Ребята нестройно подтягивали.
— Это значит, и вам и нам, и никто в обиде не будет. Теперь дальше. «Воссияй мира и свет разума». А это я и сам не пойму что к чему. Да и знать-то это, пожалуй, не надо. Одна морока. Вот и поп, не поймешь, что гнусавит. Так и вы: пойте, что на ум взбредет.
— Хватит тебе, бесстыжий, — прервала Северьку Федоровна. — Еще научишь непотребному, богохульник ты эдакий!
Федя и Лучка хохотали.
— Ладно, крестная, он больше не будет.
Редко Лучка теперь смеется. После смерти отца затаился в себе. Но друзей держаться крепче стал: всюду с ними.
Федоровна жалеючи смотрит на парня: еще одного жизнь обездолила. Пусть посмеется.
Ребятишки еще несколько раз спели непонятные слова Рождества.
— А теперь, робяты, спать, если хотите завтра раньше других поспеть.
Рождество — праздник большой. Весь день разгульные компании ходят из землянки в землянку, поздравляют хозяев с праздником, обнимаются и целуются. Появляется на столе контрабандный спирт. Курят все, и синий дым плывет над столом. До позднего вечера пляшут подвыпившие люди, стелются в морозном воздухе пьяные голоса.
Праздник начинали ребятишки. Шурка прибежал будить Степанку, когда Федоровна еще не начинала топить печь. Спустив ноги с нар, почесываясь и зевая, крестя рот, она беззлобно ворчала:
— Я посмотрю, еще, однако, ночь, а они уже собрались славить. Подай-ка, Степанка, курму. Шалюшку тоже.
Всякий раз, когда обитая кошмой дверь открывалась, в землянку врывались белые клубы морозного воздуха. Мать вернулась с улицы со стопкой аргала.
— Стужа-то какая, оборони бог.
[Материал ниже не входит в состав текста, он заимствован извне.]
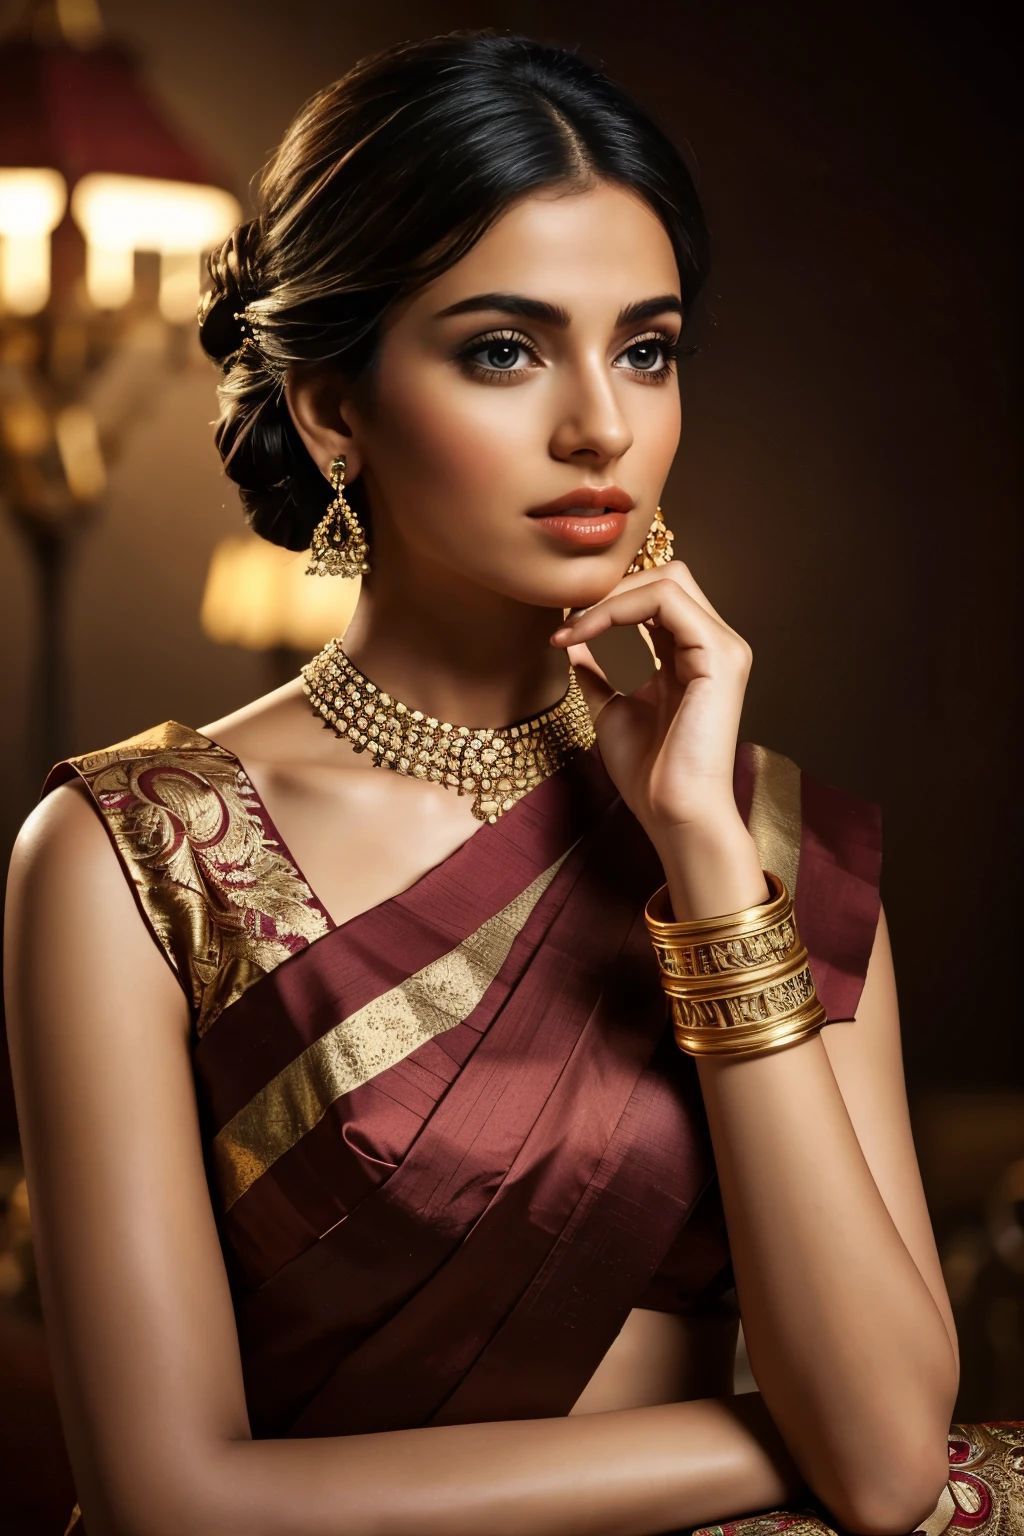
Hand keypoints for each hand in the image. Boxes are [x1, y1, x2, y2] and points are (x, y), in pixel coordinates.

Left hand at [551, 562, 764, 915]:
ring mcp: (722, 647)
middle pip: (666, 576)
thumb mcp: (611, 710)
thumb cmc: (650, 774)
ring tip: (573, 626)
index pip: (655, 597)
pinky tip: (587, 632)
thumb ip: (598, 673)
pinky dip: (619, 608)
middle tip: (567, 619)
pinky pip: (666, 600)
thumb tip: (571, 643)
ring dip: (610, 596)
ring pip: (667, 579)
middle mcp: (713, 644)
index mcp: (693, 655)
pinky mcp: (719, 655)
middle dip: (610, 589)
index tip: (560, 630)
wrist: (674, 813)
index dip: (606, 601)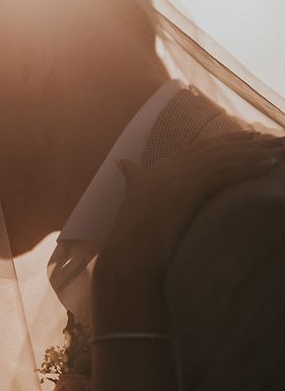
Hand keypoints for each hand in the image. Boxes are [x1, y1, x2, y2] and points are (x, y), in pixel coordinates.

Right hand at [95, 131, 283, 290]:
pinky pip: (224, 173)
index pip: (199, 148)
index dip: (225, 141)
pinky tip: (267, 167)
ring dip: (253, 154)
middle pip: (214, 149)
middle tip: (269, 139)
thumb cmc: (132, 235)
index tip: (247, 137)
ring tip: (277, 152)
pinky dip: (248, 167)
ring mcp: (177, 176)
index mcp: (159, 168)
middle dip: (244, 143)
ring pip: (223, 158)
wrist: (128, 253)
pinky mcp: (187, 189)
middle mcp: (168, 167)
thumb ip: (132, 177)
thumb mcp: (132, 198)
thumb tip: (122, 162)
Не досмотришь, когда корова будет телиться, — беда. Телка сразу загубишь.
Шурка нетерпеливо ерзал на лавке.
— Рано, рано. Не торопитесь, успеете. Далеко до свету.
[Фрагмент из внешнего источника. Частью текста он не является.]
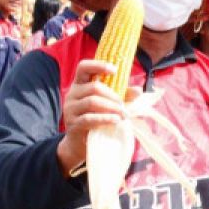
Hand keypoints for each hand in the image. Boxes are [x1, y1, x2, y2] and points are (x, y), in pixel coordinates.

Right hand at [58, 60, 135, 175]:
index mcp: (80, 84)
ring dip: (112, 107)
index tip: (115, 70)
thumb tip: (138, 90)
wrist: (81, 143)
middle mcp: (72, 94)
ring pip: (92, 102)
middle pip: (94, 87)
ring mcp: (70, 109)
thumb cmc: (97, 117)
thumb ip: (123, 95)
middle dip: (113, 96)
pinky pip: (89, 118)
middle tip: (124, 105)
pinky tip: (116, 120)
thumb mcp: (111, 103)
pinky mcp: (73, 124)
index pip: (83, 67)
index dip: (98, 65)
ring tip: (123, 114)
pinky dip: (105, 118)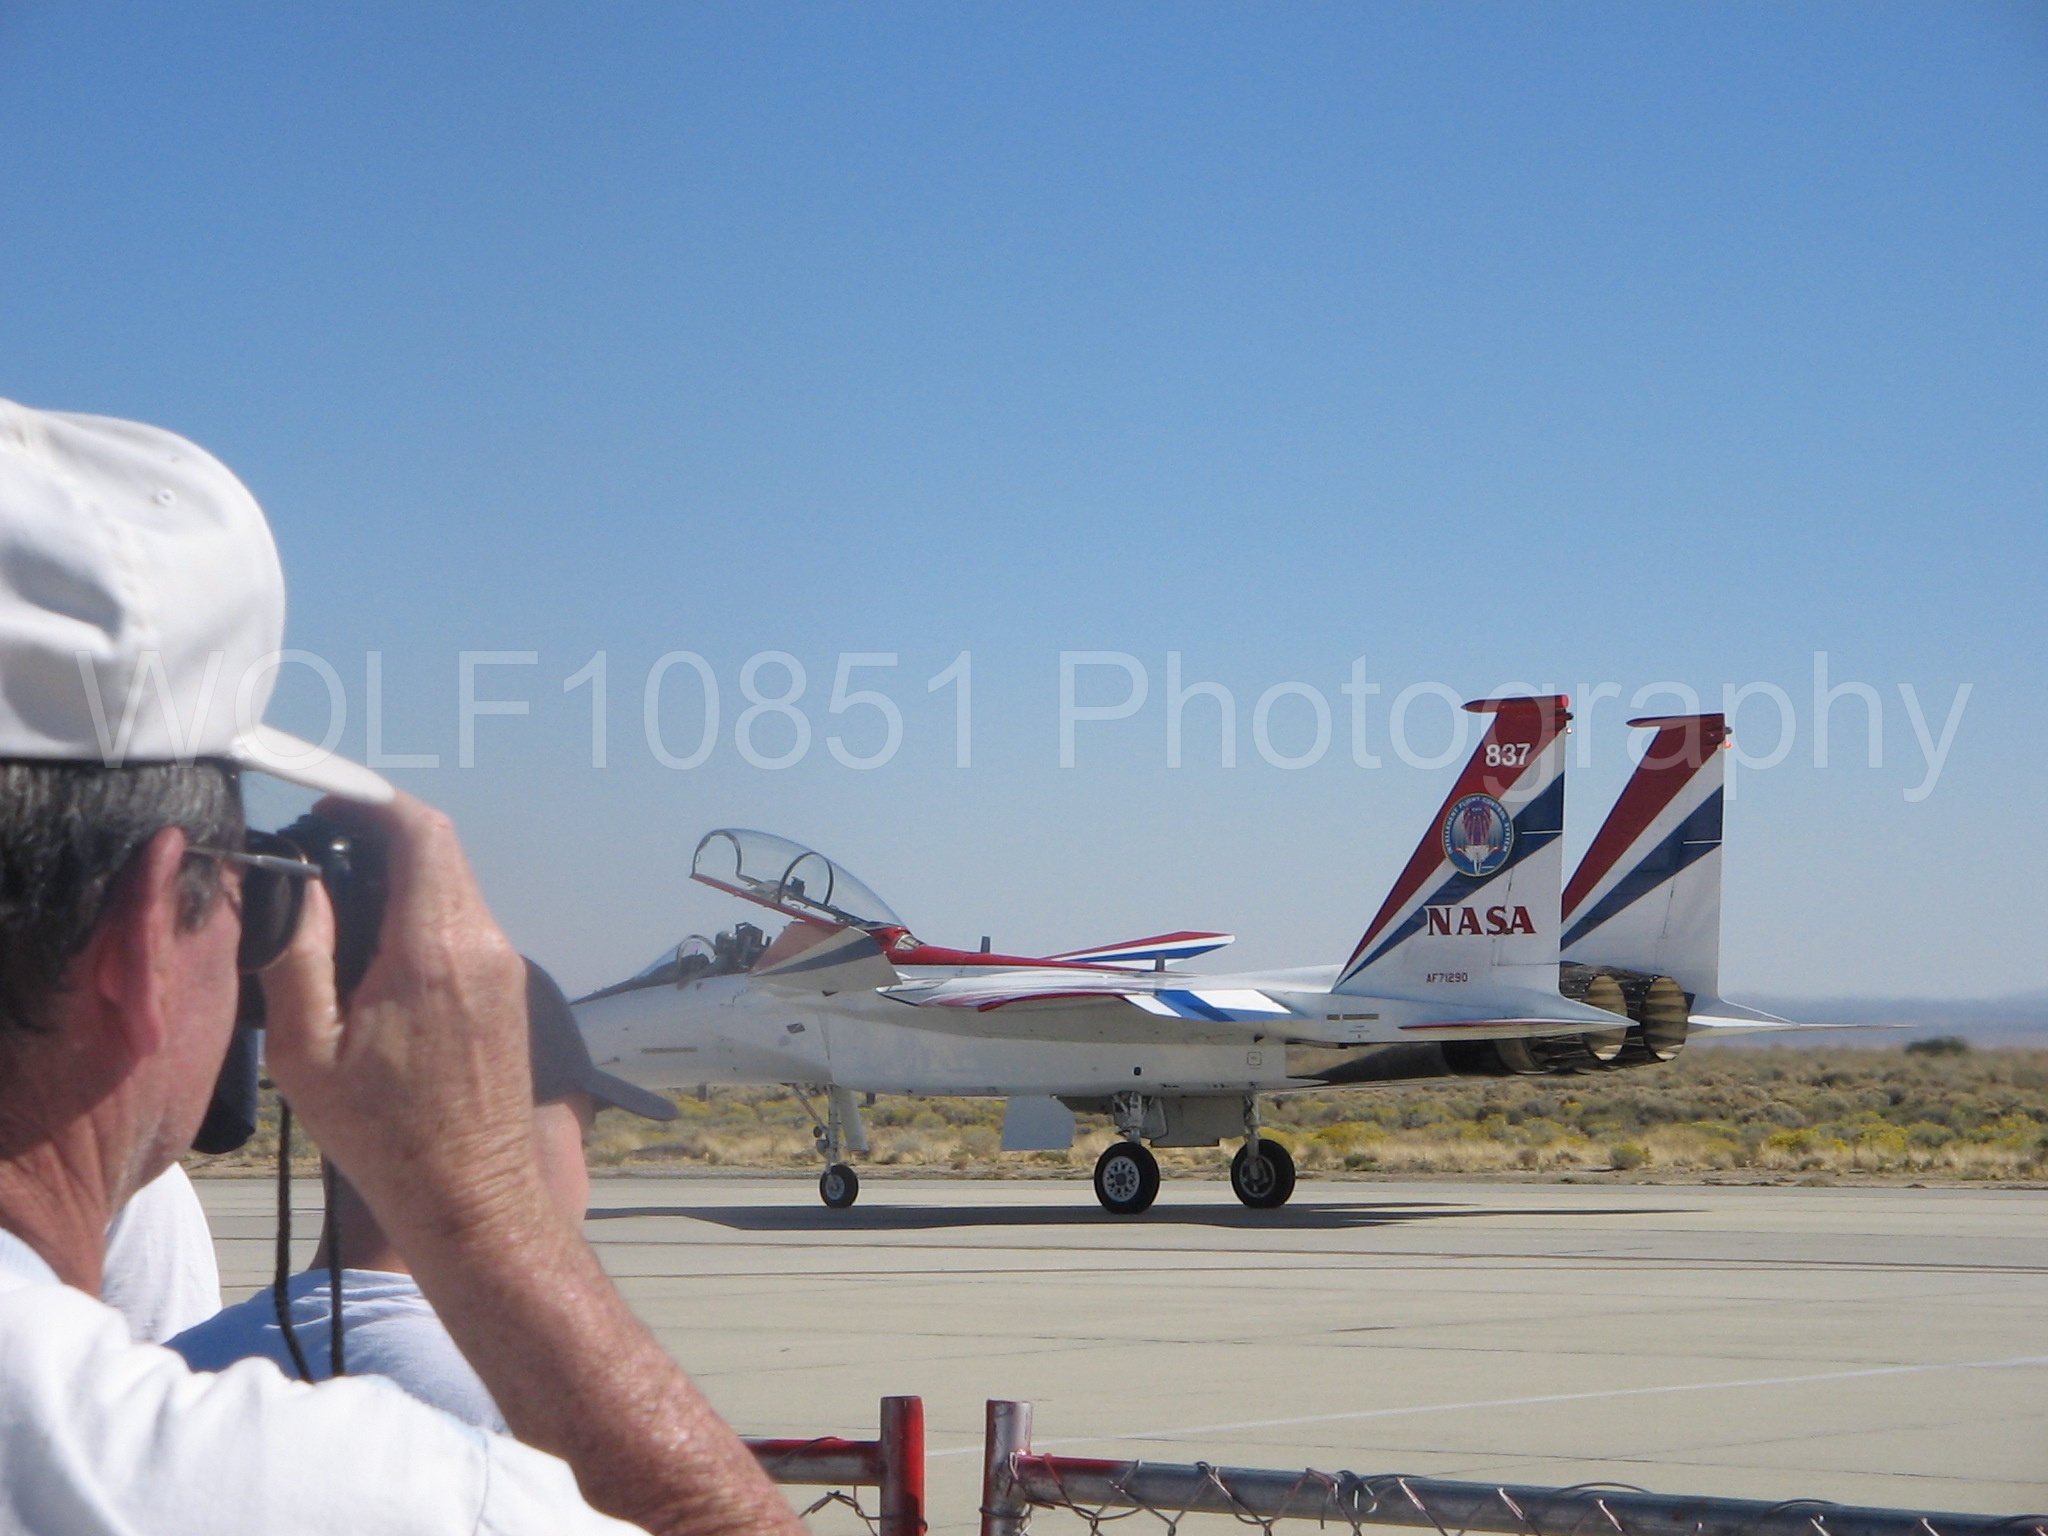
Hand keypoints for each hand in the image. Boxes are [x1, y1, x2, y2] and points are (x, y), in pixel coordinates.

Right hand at [260, 791, 544, 1249]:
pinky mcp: (508, 990)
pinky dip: (420, 917)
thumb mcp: (308, 1051)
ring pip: (452, 888)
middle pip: (438, 852)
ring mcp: (504, 967)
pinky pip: (464, 926)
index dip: (371, 804)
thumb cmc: (385, 1136)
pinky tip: (375, 957)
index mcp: (434, 949)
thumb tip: (296, 884)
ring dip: (399, 880)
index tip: (324, 809)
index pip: (420, 831)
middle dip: (378, 838)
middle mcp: (483, 945)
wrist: (470, 1195)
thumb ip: (299, 954)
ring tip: (338, 909)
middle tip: (319, 854)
— Бежать надо, ребята. Другие раньше вас поспеют.
— Да куда ты их, Савва, посылаешь? — накинулась Федоровна на старшего сына, появившегося из-за ситцевой занавески. — Ознобятся. Еще черти в кулачки не били, а им уж идти.
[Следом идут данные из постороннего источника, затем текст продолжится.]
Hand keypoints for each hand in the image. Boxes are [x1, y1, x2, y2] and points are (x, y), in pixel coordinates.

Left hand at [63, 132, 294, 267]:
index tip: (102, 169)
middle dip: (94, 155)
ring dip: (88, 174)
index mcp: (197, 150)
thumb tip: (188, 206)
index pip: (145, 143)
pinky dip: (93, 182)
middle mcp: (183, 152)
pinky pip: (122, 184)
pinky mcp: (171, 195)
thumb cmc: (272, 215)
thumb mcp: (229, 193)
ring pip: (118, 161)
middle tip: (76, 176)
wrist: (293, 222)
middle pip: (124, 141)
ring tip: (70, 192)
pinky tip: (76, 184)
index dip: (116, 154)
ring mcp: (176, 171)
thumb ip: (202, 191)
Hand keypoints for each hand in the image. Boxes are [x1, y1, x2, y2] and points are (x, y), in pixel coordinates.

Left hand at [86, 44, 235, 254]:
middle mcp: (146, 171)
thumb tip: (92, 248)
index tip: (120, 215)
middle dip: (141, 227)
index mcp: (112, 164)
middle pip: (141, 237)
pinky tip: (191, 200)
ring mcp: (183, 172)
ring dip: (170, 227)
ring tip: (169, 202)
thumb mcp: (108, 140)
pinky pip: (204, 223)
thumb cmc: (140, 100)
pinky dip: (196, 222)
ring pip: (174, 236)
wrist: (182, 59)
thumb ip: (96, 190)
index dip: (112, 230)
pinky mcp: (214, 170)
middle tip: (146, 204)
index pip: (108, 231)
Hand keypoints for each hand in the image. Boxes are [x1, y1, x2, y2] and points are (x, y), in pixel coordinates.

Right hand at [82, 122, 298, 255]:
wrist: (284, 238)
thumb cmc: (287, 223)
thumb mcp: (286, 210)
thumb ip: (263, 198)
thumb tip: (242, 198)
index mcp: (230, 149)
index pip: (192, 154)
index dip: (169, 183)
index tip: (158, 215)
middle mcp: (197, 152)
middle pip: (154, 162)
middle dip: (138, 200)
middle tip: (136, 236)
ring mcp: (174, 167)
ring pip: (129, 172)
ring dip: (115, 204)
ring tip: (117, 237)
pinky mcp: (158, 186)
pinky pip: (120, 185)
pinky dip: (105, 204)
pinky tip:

— Черти, мать, по случаю Рождения Христа, может, совсем бить в кулачки не будут, — Савва обувается, прилаживая к унтам новые подвязки с медными кольцами и винтовочными пулями на концах.
— И ты богохульничаешь, Савка. Грех ведь. Еще харю свою не перекрестил, а о чертях говоришь, — Федоровна гремит ухватом у печи.
— Ничего: мы с чертями дружим, — сказал Савва и, втянув голову в плечи, выскочил за дверь, опасаясь крепкого удара ухватом.
— О Господи, прости его, дурака такого, — закрестилась мать в темный угол. Затем подошла, зажгла маленькую лампадку. Слабенькое пламя высветило иконы.
— Помолиться надо, робяты.
На одной из икон был изображен Иннокентий — чудотворец иркутский. На плечи чудотворца наброшена накидка. В руке палка с набалдашником. Глаза у Иннокентия удивленные, словно спрашивающие: «А что бы еще сотворить чудное, братцы?»
Позапрошлой осенью, когда перегоняли скот на заимку, мать затолкала ему икону под рубаху. День был теплый, солнечный, коровы и телята шли хорошо, но икона измучила за двадцативерстную дорогу. Подложить под икону нечего: на плечах одна рубаха да доставшаяся от старших братьев теплушка. Иннокентий и медный крестик на гайтане, который Степанка носил с тех пор, как себя стал помнить, стерли грудь до ссадин. Пот разъедал маленькие ранки и делал их большими, жгучими. «Выброшу чудотворца», — решал Степанка, но, представив, как выпорет его мать ременным чересседельником, только крепче сжимал зубы.